A new extension has been added to afire. Its a new middleware called Date, it adds the HTTP Date header (as defined in RFC 9110, Section 5.6.7) to outgoing responses. The header that is added by this middleware looks like this: Date: Wed, 08 Feb 2023 23:39:57 GMT. This is technically required for all servers that have a clock, so I may move it to the core library at some point.

Yet Another Middleware Rewrite

It hasn’t even been a single release since the middleware system last changed. At least I think im getting closer to a more permanent solution (although thats what I thought last time). In the previous version I made it so you had to deal with Requests and Responses in Results when making middleware. But I found that I rarely needed to handle the error cases and almost always just continued if there was an error. So with this new-new system, you have the option to deal with the results or just only handle the event if its all Ok.

There are now two types of hooks: raw and non-raw (very creative, i know). The raw hooks are passed a Result, and their default implementation calls the non-raw hooks if all the Result is Ok. This allows you to handle errors (like page not found), while maintaining a clean API for middleware that doesn’t need to handle errors. There are these normal and raw versions of handlers for (pre, post, and end). These handlers will be passed mutable references to the Request and or Response when applicable.

The type returned from middleware hooks has also changed. Previously there was a MiddleResponse and a MiddleRequest, but both of those have been combined into the MiddleResult. Its an enum with three variants: Continue, Abort and Send(Response). Continue is the default behavior, it does basically nothing; Abort stops executing the current middleware chain and Send immediately sends the supplied Response.

Middleware is still kinda complicated to write (although simpler now), so I would recommend reeding into the docs and some examples if you want to learn more.

Misc

Now for some smaller changes that don’t get their own sections:

  • More info in the error response for IO errors
  • Improved memory efficiency (less data cloning)
  • Builtin content types in the Content enum now use charset=utf-8
  • The error handler now has access to the server’s app state
  • Internal structs now have decent documentation
  • Lots of documentation has been rewritten with better examples and less spelling errors
  • Remade SocialShare image for github
  • A new application example with persistent storage and an app struct

Removed

  • In the previous version of afire there were lots of feature flags that I don’t think added anything to the library (cookies, path_patterns, dynamic_resize, path_decode_url), these have now been removed.
  • Because of the new streaming response system Responses can’t be cloned, which breaks the old cache middleware.
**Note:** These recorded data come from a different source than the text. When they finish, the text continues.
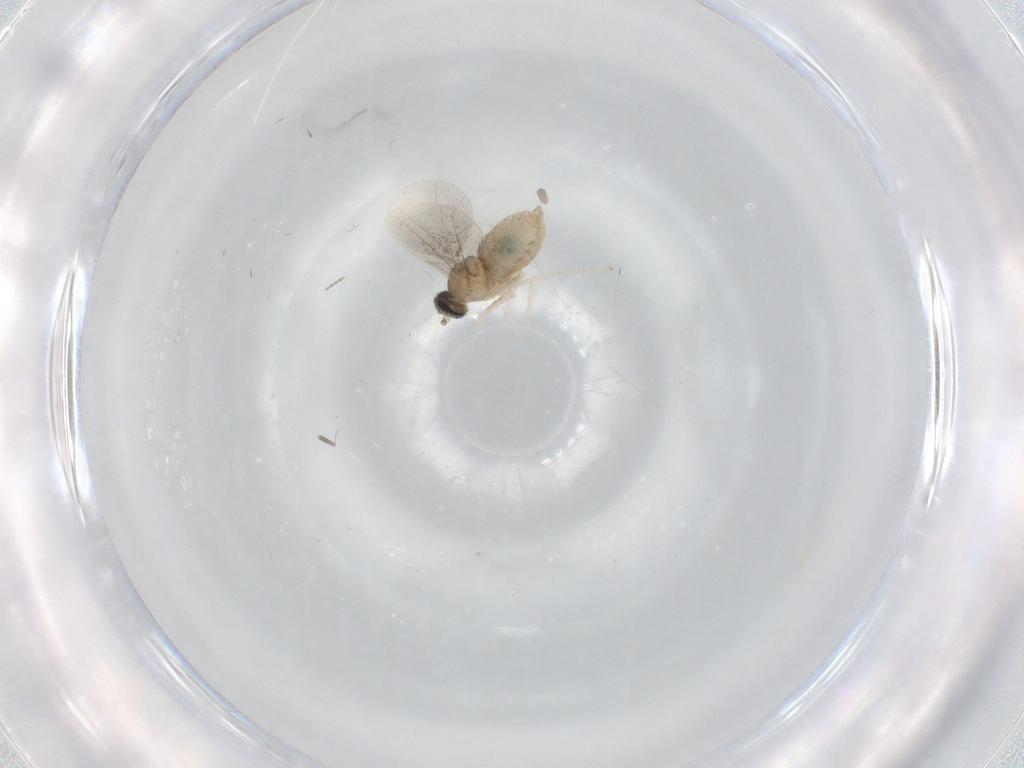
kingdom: Animalia
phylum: Arthropoda
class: Insecta
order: Diptera
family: Cecidomyiidae
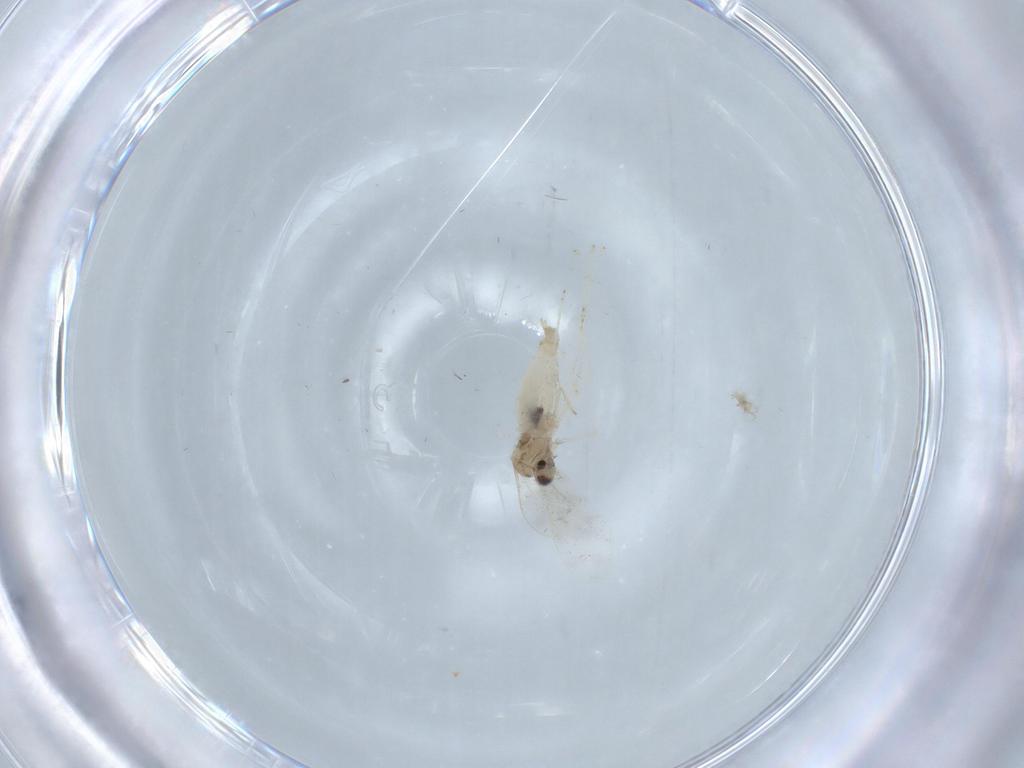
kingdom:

I might re add it later to only cache static responses.
  • The Socket Handler struct had been removed as is hasn’t really been used and would have caused unnecessary friction in developing the new socket handling system. I do plan on finding a better way to add TLS support to afire in a future update.
  • The buff_size field on Server has been removed as the new socket handler will properly resize the buffer.
  • The set_run method on Server has been removed as it is no longer needed internally. This function was never intended for external use, but was accessible.

The Future

I made a lot of progress on afire with this update, but there is always more do add! Currently im working on a more batteries-included extension to afire called half-stack, you can check it out on Github. I also want to add HTTPS support somehow to afire, without adding any dependencies. Farther in the future I hope to add websocket support, which will probably require lots more changes.

Conclusion

In conclusion, I need to remember to add to the changelog when I change things. Its getting a bit old reading through huge diffs trying to pick out api changes.

Looking back at afire v1.2.0 release notes, I cant believe I thought I would make the next release in around a month. I forgot I had written down some hopes for the next version, but im happy to report that both goals (keep-alive and streaming support) have been achieved in this version.